▶ **Your objective**
The expected result is an exact restatement of the data, free of pictures.

Entries supplied Start Marker

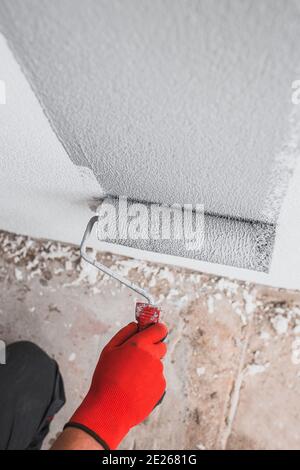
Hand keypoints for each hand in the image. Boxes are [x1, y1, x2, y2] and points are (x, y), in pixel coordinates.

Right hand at [65, 321, 167, 448]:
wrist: (110, 409)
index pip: (160, 329)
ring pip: (157, 364)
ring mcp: (159, 372)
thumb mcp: (108, 350)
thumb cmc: (106, 379)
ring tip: (130, 378)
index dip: (157, 329)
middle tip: (137, 358)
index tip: (153, 332)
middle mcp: (153, 357)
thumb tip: (136, 325)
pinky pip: (157, 379)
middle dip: (152, 348)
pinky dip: (149, 381)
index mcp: (140, 344)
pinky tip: (135, 388)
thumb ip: (124, 333)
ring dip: (148, 367)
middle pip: (161, 346)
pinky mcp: (161, 387)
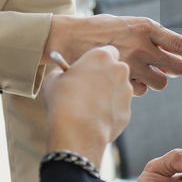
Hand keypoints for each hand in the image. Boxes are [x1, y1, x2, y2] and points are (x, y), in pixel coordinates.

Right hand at [40, 45, 131, 165]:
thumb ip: (62, 72)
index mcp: (101, 57)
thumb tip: (63, 74)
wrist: (77, 131)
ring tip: (88, 107)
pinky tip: (94, 119)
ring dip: (108, 95)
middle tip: (89, 87)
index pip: (108, 51)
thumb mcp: (53, 80)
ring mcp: (126, 91)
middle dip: (106, 77)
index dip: (98, 61)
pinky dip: (109, 112)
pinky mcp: (127, 111)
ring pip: (118, 90)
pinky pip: (118, 108)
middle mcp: (119, 70)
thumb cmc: (63, 101)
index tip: (89, 68)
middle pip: (116, 70)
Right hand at [45, 14, 181, 95]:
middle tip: (158, 66)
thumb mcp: (128, 25)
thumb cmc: (100, 30)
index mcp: (147, 27)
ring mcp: (131, 64)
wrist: (67, 37)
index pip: (181, 44)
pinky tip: (120, 78)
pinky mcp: (120, 80)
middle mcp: (142, 45)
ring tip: (135, 70)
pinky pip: (140, 91)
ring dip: (153, 80)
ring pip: (160, 83)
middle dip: (172, 70)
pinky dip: (135, 88)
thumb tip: (171, 56)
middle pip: (176, 69)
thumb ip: (150, 38)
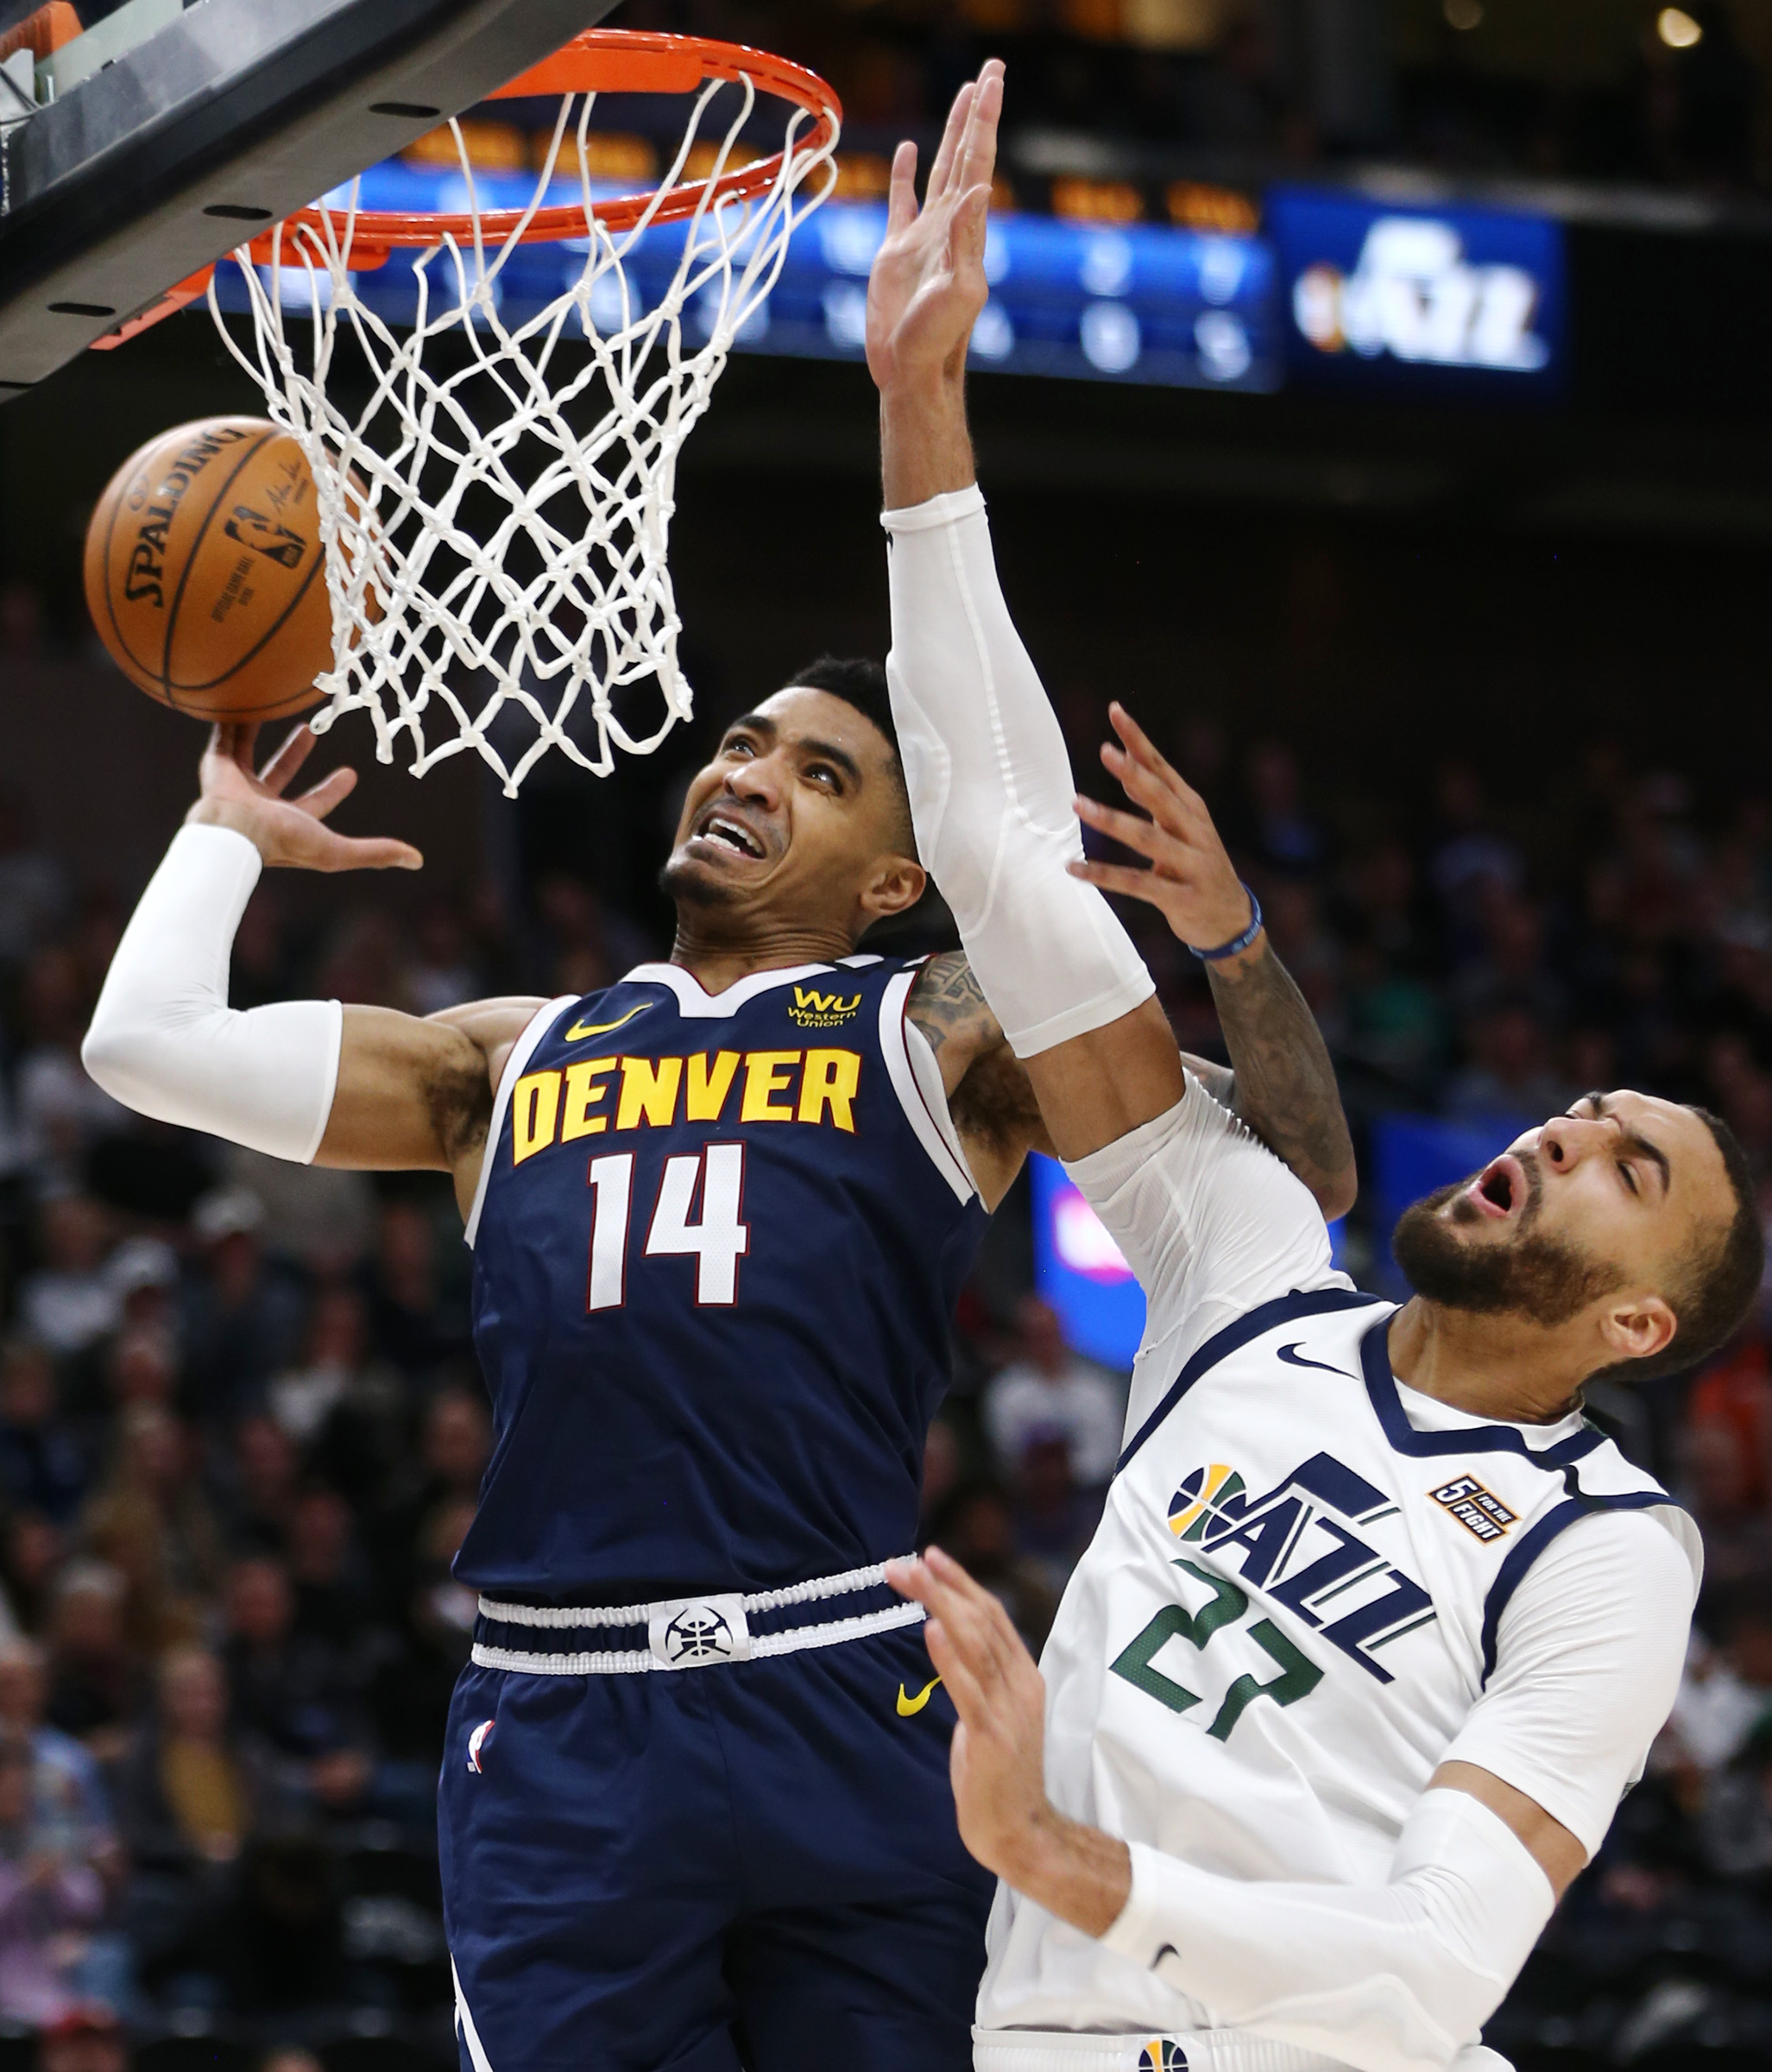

Entries supplied End Marker

▶ **Response area**
Hand keypoints for each hand in the image. Boxes are [x1, y1, x2, y2] and points are (x, y), in pixel coordinates.

Right hand at [65, 321, 167, 448]:
wrist: (110, 409)
index pip: (160, 329)
ring pip: (157, 364)
ring mcp: (159, 372)
thumb mcp: (108, 350)
thumb cmc: (106, 379)
ring tip: (130, 378)
index dip: (157, 329)
middle tip: (137, 358)
index tip: (153, 332)
middle mcp: (153, 357)
thumb tip: (136, 325)
pinky pip: (157, 379)
middle dip: (152, 348)
pinky dip: (149, 381)
index mcp: (140, 344)
pinky tip: (135, 388)
thumb ip: (124, 333)
ring dip: (148, 367)
middle pip: (161, 346)
pinky mcp: (161, 387)
Hand keypoints for each hand in the image. Boxes are [x1, y1, x2, y2] and points are (x, y), in pixel coordinates.

Right hand at [40, 45, 131, 165]:
thumb ip: (62, 72)
index mcp: (101, 57)
thumb tip: (63, 74)
wrist: (77, 131)
ring tip: (88, 107)
pinky tip: (94, 119)
ring dip: (108, 95)
middle tip: (89, 87)
index pip: (108, 51)
thumb mcp: (53, 80)
ring mcp: (126, 91)
middle dip: (106, 77)
index dip: (98, 61)
pinky dip: (109, 112)
pinky mcp: (127, 111)
ring pip: (118, 90)
pinky pip: (118, 108)
middle mcp: (119, 70)
thumb cmc: (63, 101)
index tip: (89, 68)
middle pip: (116, 70)
Right hand at [45, 14, 181, 95]:
middle tip: (158, 66)
thumb mcp: (128, 25)
thumb cmc: (100, 30)
index mcp: (147, 27)
ring mcp: (131, 64)
wrist: (67, 37)
index pip: (181, 44)
pinky tip: (120, 78)
pinky mcp: (120, 80)
middle mcp: (142, 45)
ring tip: (135, 70)
pinky pip: (140, 91)
ring dip: (153, 80)
ring pip: (160, 83)
middle dip: (172, 70)
pinky dip: (135, 88)
thumb tip: (171, 56)
middle pip: (176, 69)
thumb ip: (150, 38)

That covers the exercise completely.